The River Roding flowed in the small valley below our house and in winter regularly came halfway up the fields, leaving behind, a week or so later, ribbons of dried hemlock and reed, old bottles, dead fish and bits of baler twine. Those childhood scenes came back to me in the last month as I looked down from Wytham Hill. The landscape below was a cracked mirror, with clouds reflected in sheets of water criss-crossed by hedges. The floodplains around Oxford, a mixture of ordinary fields, grazed common on Port Meadow and the rich haylands of Pixey Mead were doing their job https://jminnes.wordpress.com/. However what might they have been like before farming?
The current more-or-less level land surface reflects the effects of centuries of cultivation and of deposits of alluvium. This latter has been exacerbated by soil erosion upstream as slopes were cleared of trees and cultivated (Robinson and Lambrick, 1984). Back-channels and oxbows have been filled-in; the river confined to a few main channels and the flow in these altered according to which might be the more useful to drive mills or float your boat.

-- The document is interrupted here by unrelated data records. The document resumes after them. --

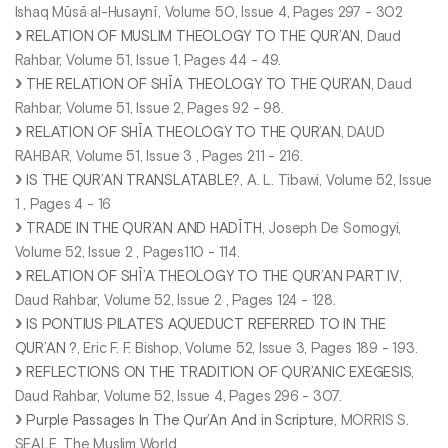
Ishaq Mūsā al-Husaynī, Volume 50, Issue 4, Pages 297 - 302
RELATION OF MUSLIM THEOLOGY TO THE QUR’AN
, Daud
Rahbar, Volume 51, Issue 1, Pages 44 - 49.
THE RELATION OF SHĪA THEOLOGY TO THE QUR’AN
, Daud
Rahbar, Volume 51, Issue 2, Pages 92 - 98.
RELATION OF SHĪA THEOLOGY TO THE QUR’AN
, DAUD
RAHBAR, Volume 51, Issue 3 , Pages 211 - 216.
IS THE QUR’AN TRANSLATABLE?
, A. L. Tibawi, Volume 52, Issue
1 , Pages 4 - 16
TRADE IN THE QUR’AN AND HADĪTH
, Joseph De Somogyi,
Volume 52, Issue 2 , Pages110 - 114.
RELATION OF SHĪ’A THEOLOGY TO THE QUR’AN PART IV
,
Daud Rahbar, Volume 52, Issue 2 , Pages 124 - 128.
IS PONTIUS PILATE’S AQUEDUCT REFERRED TO IN THE
QUR’AN ?
, Eric F. F. Bishop, Volume 52, Issue 3, Pages 189 - 193.
REFLECTIONS ON THE TRADITION OF QUR’ANIC EXEGESIS
,
Daud Rahbar, Volume 52, Issue 4, Pages 296 - 307.
Purple Passages In The Qur’An And in Scripture
, MORRIS S.
SEALE, The Muslim World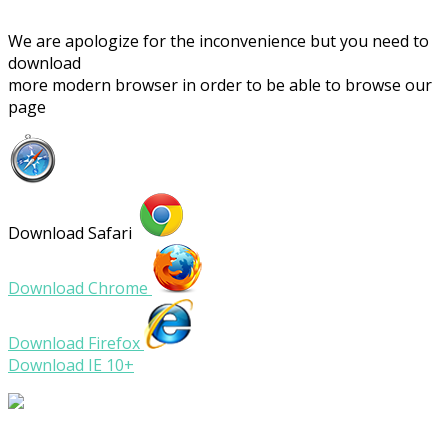
We are apologize for the inconvenience but you need to
download
more modern browser in order to be able to browse our
page
Download Safari
Download Chrome
Download Firefox
Download IE 10+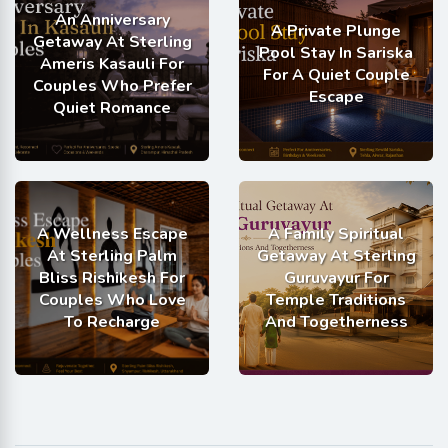
An Anniversary
A Private Plunge
Getaway At Sterling
Pool Stay In Sariska
Ameris Kasauli For
For A Quiet Couple
Couples Who Prefer
Escape
Quiet Romance
A Wellness Escape
A Family Spiritual
At Sterling Palm
Getaway At Sterling
Bliss Rishikesh For
Guruvayur For
Couples Who Love
Temple Traditions
To Recharge
And Togetherness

Once, beavers would have been active, creating dams across the smaller waterways, channels and pools, gnawing at willow and aspen clumps. Trees and large branches falling into the river and swept downstream would temporarily get lodged, forming small scale blockages to the water flow. Scrubby wet grassland and reed patches were favoured feeding areas for elk and wild ox. The remains of dung beetles are often more common in samples from river valleys in the early Holocene period (about 6-8,000 years ago) than they are from dry ground sites (Whitehouse and Smith, 2010).
A more irregular surface to the valley bottom combined with disturbance from the water movement and animals would have provided opportunities for a wide range of tree and shrub species to thrive, as can still be seen in less managed river systems across the continent (Ellenberg, 1988). Alder, willows and native black poplar would have been in the less well-drained areas, perhaps forming gallery forests amongst open marshland. On the dryer patches tall stands of oak, elm, ash, would have merged into the small-leaved lime forest higher up the slopes. In the valley bottom-lands beech which can out-compete oak on dryer ground would have been more at a disadvantage, as it is less tolerant of water-logging.
The ground flora would similarly have responded to gradients in shading and waterlogging: reeds and sedges on the wetter ground giving way to wild garlic and enchanter’s nightshade on the better drained patches; tall herb communities, such as hemlock, butterbur and stands of nettles benefitting from the nutrients brought down by the river. Uncommon species such as the summer snowflake and yellow star-of-bethlehem might have occurred more widely, while in the north-west there would have been more disturbed bare ground suitable for the little native balsam, touch-me-not.
We rightly focus conservation effort on our remaining ancient woods but sometimes forget that they are a highly biased sample of the woody vegetation and tree-ed landscapes that once existed. We have examples of woodland on the mid-slopes in the landscape but generally lack that of the lower ground and that of the upper altitudinal end – tree line scrub and woodland. Both these zones could usefully be a focus for conservation action in this UN Decade of Ecosystem Restoration, because they may represent relatively quick wins in biodiversity terms. Alder and willow can come back quickly if wet fields are left alone. Floodplain enhancements can also bring substantial human benefits through improved water quality and management of water levels.
For now, the Thames is gradually going down again and the fields re-emerging, at least until the next set of Atlantic fronts move in.